I am trying to pick out all tokens in a text and need to match all Ascii and Unicode characters, so here is how I have laid them out.
fragment CHAR : ('A'..'Z') | ('a'..'z');
fragment DIGIT : ('0'..'9');
fragment UNICODE : '\u0000'..'\u00FF';
Now if I write my token rule as:
TOKEN : (CHAR|DIGIT|UNICODE)+;
I get "Decision can match input such as "'A'..'Z'" using multiple alternatives: 1, 3 As a result, alternative(s) 3 were disabled for that input" " Decision can match input such as "'0'..'9'" using multiple alternatives: 2, 3 As a result, alternative(s) 3 were disabled for that input"

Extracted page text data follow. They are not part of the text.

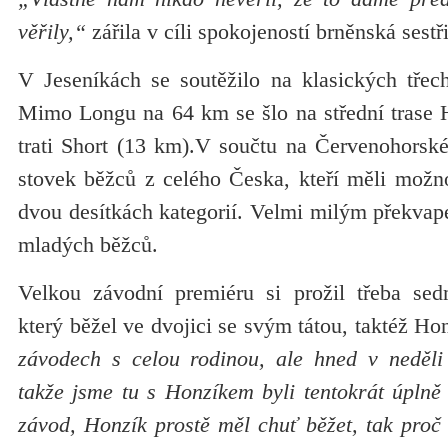
věřily,“
zářila v cíli spokojeností brněnská sest
V Jeseníkách se soutěžilo na klasických třech
Mimo Longu na 64 km se šlo na střední trase H
trati Short (13 km).V součtu na Červenohorské
stovek běžců z celého Česka, kteří měli možno
dvou desítkách kategorií. Velmi milým překvape
mladých běžců.
Velkou závodní premiéru si prožil třeba sed
který běžel ve dvojici se svým tátou, taktéž Ho
závodech s celou rodinou, ale hned v neděli
takže jsme tu s Honzíkem byli tentokrát úplně
závod, Honzík prostě měl chuť běžet, tak proč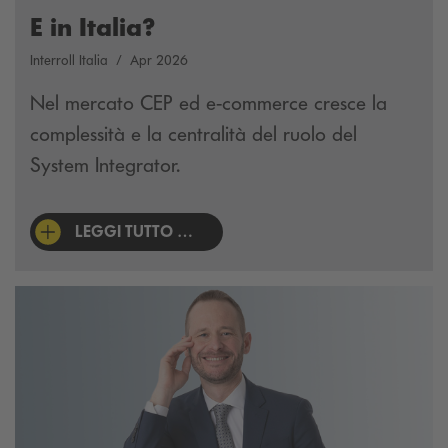
E in Italia?
Interroll Italia
Apr 2026
Nel mercato CEP ed e-commerce cresce la
complessità e la centralità del ruolo del
System Integrator.
LEGGI TUTTO …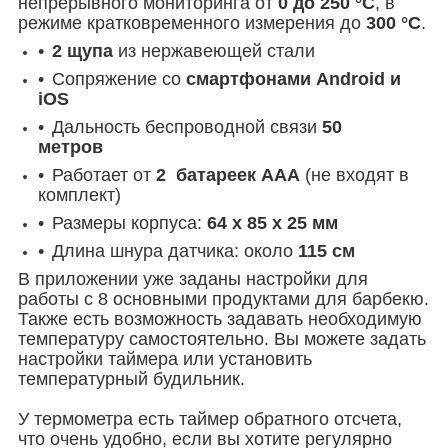
непрерывного мониторинга от
0 до 250 °C
, в
режиме кратковременного измерения до
300
°C
.
2 щупа
из нержавеющей стали
Сопряжение со
смартфонами Android и
iOS
Дальность беспроводной связи
50
метров
Работает от
2 батареек ААА
(не входят в
комплект)
Размеры корпуса:
64 x 85 x 25 мм
Длина шнура датчика: около
115 см
В приложении уже заданы настройки для
работы с 8 основными продуктами для барбекю.
Также есть возможность задавать необходимую
температуру самостоятельно. Вы можете задать
настройки таймера или установить
температурный будильник.
У термометра есть таймер обратного отсчета,
что очень удобно, если вы хотите регулярно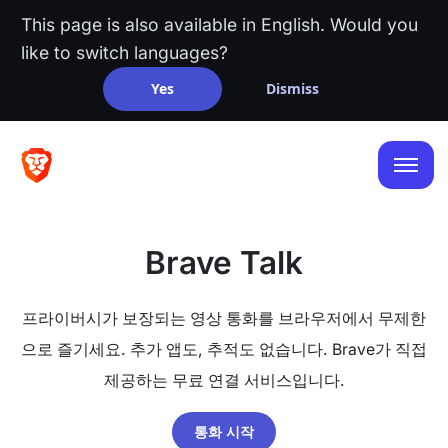
This page is also available in English. Would you
like to switch languages?
Yes
Dismiss
Brave Talk
프라이버시가 보장되는 영상 통화를 브라우저에서 무제한
으로 즐기세요. 추가 앱도, 추적도 없습니다. Brave가 직접
제공하는 무료 연결 서비스입니다.
통화 시작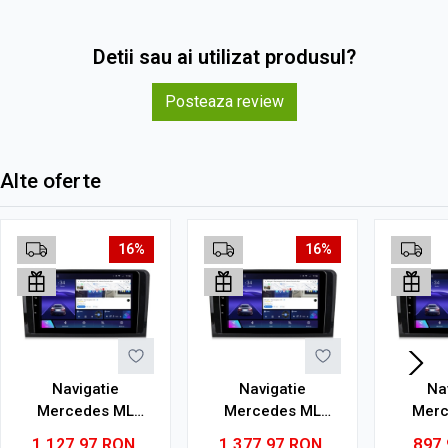
Detii sau ai utilizat produsul?
Posteaza review
Alte oferte
16%
16%
Navigatie
Navigatie
Na
Mercedes ML
Mercedes ML
Merc
W164 (2005-2012)
W164 (2005-2012)
W164 (
1.127,97
RON
1.377,97
RON
897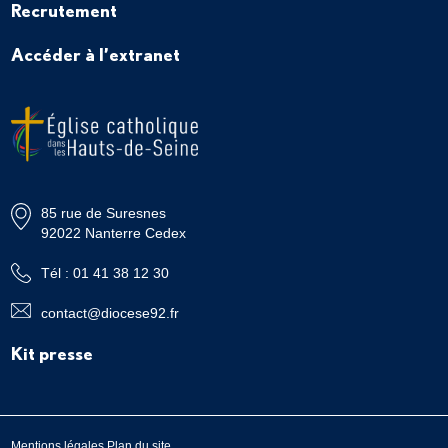
Recrutement
Accéder à l’extranet
85 rue de Suresnes
92022 Nanterre Cedex
Tél : 01 41 38 12 30
contact@diocese92.fr
Kit presse
Mentions légales
Plan du site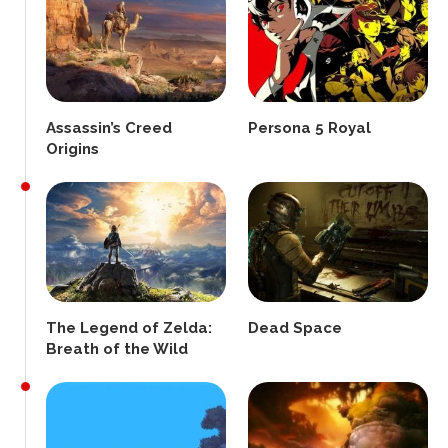
Assassin’s Creed
Persona 5 Royal
Origins
The Legend of Zelda:
Dead Space
Breath of the Wild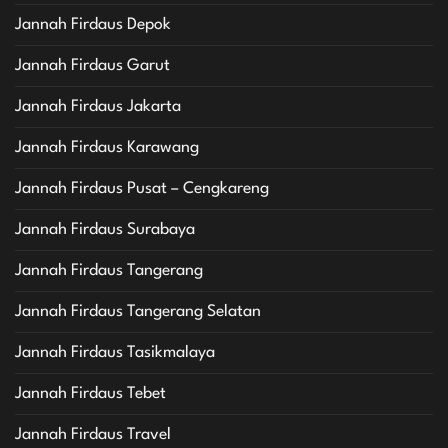
Jannah Firdaus Depok
Jannah Firdaus Garut
Jannah Firdaus Jakarta
Jannah Firdaus Karawang
Jannah Firdaus Pusat – Cengkareng
Jannah Firdaus Surabaya
Jannah Firdaus Tangerang
Jannah Firdaus Tangerang Selatan
Jannah Firdaus Tasikmalaya
Jannah Firdaus Tebet
Jannah Firdaus Travel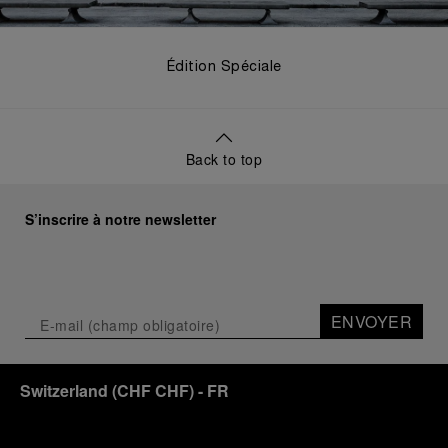
Édition Spéciale
Back to top
S’inscrire à notre newsletter
ENVOYER
Switzerland
(
CHF CHF
)
- FR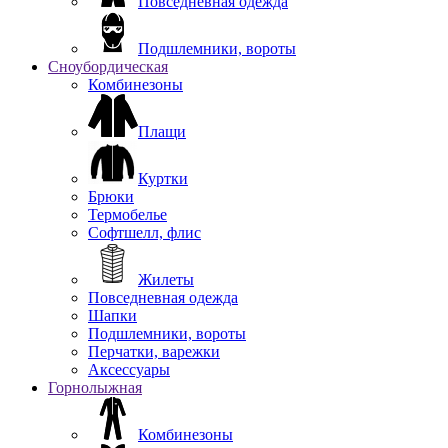
Повседневная одежда
Подшлемники, вороты
Сноубордическая
Комбинезоны
Плащи
Куртки
Брюки
Термобелье
Софтшелл, флис
Жилеты
Повседневная одежда
Шапки
Подшлемники, вороты
Перчатки, варежки
Аксессуары
Горнолыжная
Комбинезоны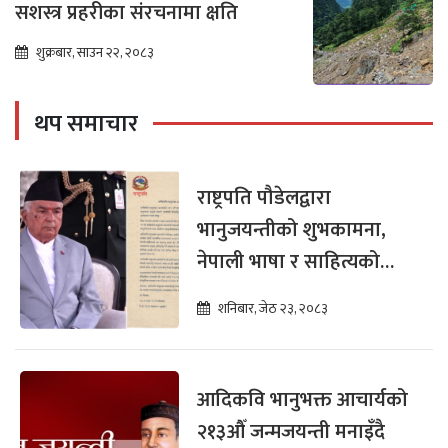
सशस्त्र प्रहरीका संरचनामा क्षति
शुक्रबार, साउन २२, २०८३
थप समाचार
राष्ट्रपति पौडेलद्वारा
भानुजयन्तीको शुभकामना,
नेपाली भाषा र साहित्यको
संरक्षणमा जोड
शनिबार, जेठ २३, २०८३
आदिकवि भानुभक्त आचार्यको
२१३औँ जन्मजयन्ती मनाइँदै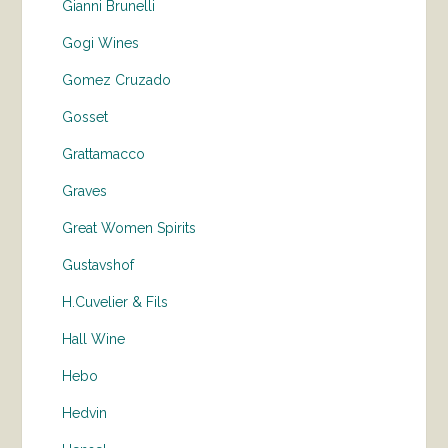
Gianni Brunelli
Gogi Wines
Gomez Cruzado
Gosset
Grattamacco
Graves
Great Women Spirits
Gustavshof
H.Cuvelier & Fils
Hall Wine
Hebo
Hedvin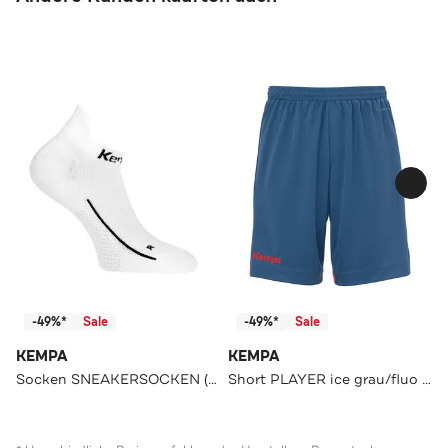
-49%*
Sale
-49%*
Sale
KEMPA
KEMPA
Socken SNEAKERSOCKEN (2ER-PACK) weiß
Short PLAYER ice grau/fluo rot Slim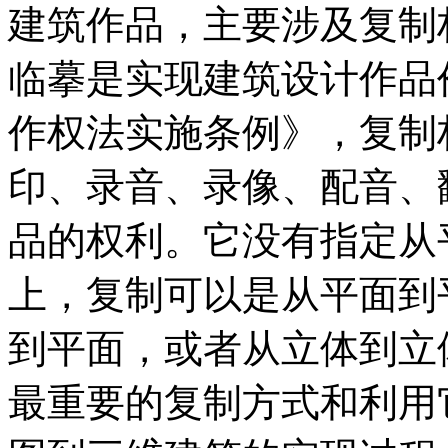
建筑作品，主要涉及复制
临摹是实现建筑设计作品
作权法实施条例》，复制
印、录音、录像、配音、
品的权利。它没有指定从
上，复制可以是从平面到
到平面，或者从立体到立
最重要的复制方式和利用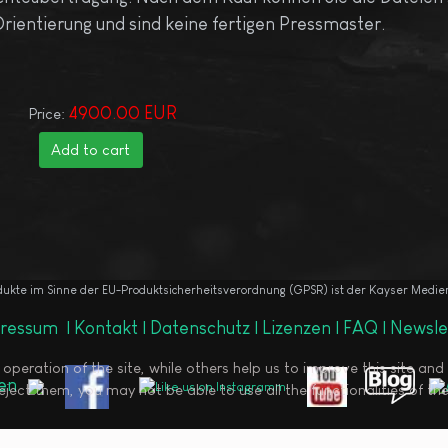
rientierung und sind keine fertigen Pressmaster.
4900.00 EUR
Price:
odukte im Sinne der EU-Produktsicherheitsverordnung (GPSR) ist der Kayser Medi
ressum
|
Kontakt |
Datenschutz |
Lizenzen |
FAQ |
Newsle
peration of the site, while others help us to improve this site and
ject them, you may not be able to use all the functionalities of the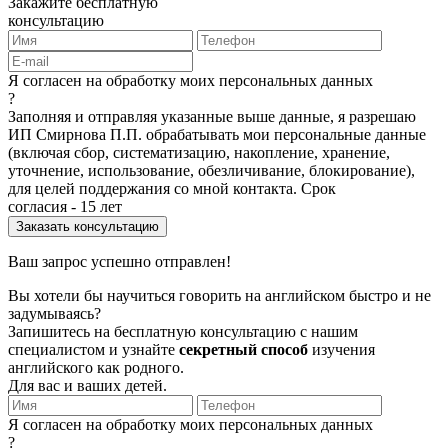
Закажите бесплатную
консультацию
Я согласен на обработку моих персональных данных
?
Заполняя и отправляя указанные выше данные, я разрешаю
ИП Смирнова П.П. обрабатывать мои персональные данные
(включая сбор, систематизацию, накопление, хранение,
уточнение, использование, обезличивание, блокирование),
для целей поддержания со мной контакта. Срок
согласия - 15 лет
Ваш запрос успешно отправлен!
Вы хотели бы научиться говорить на английском быстро и не
задумываясь?
Запишитесь на бесплатную консультацию с нашим
специалистом и узнайте
секретный способ
изучения
английского как родного.
Для вас и ваших детей.
Я согласен на обработку моих персональных данных
?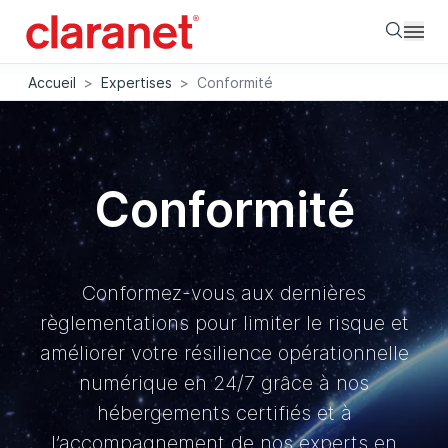
Searc
Accueil
>
Expertises
>
Conformité
Conformité
Conformez-vous aux dernières
règlementations pour limiter le risque et
améliorer votre résilience opérationnelle
numérique en 24/7 grâce à nos
hébergements certifiés et à
l’accompagnement de nos experts en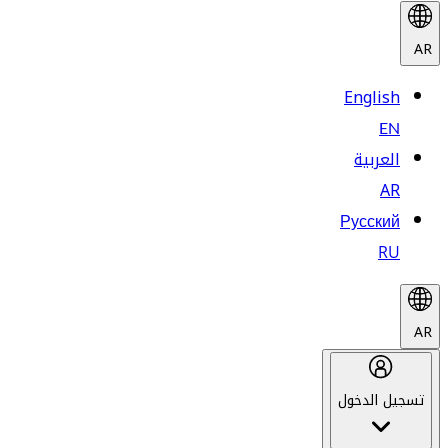
AR
English
EN
العربية
AR
Русский
RU
AR
تسجيل الدخول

And nothing gets matched: And also if I write it as
TOKEN : (UNICODE)+;
Nothing gets matched.
Is there a way of doing this.
One other thing to consider if you are planning on using Unicode is that you should set the charvocabulary
option to say that you want to allow any char in the Unicode range of 0 through FFFE
options
{
charVocabulary='\u0000'..'\uFFFE';
}
The default you'll usually see in the examples is
options
{
charVocabulary = '\3'..'\377';
}
To cover the point made above. Generally if you needed both the ascii character range 'A'..'Z'
and the unicode range you'd make a unicode lexer rule like:
'\u0080'..'\ufffe'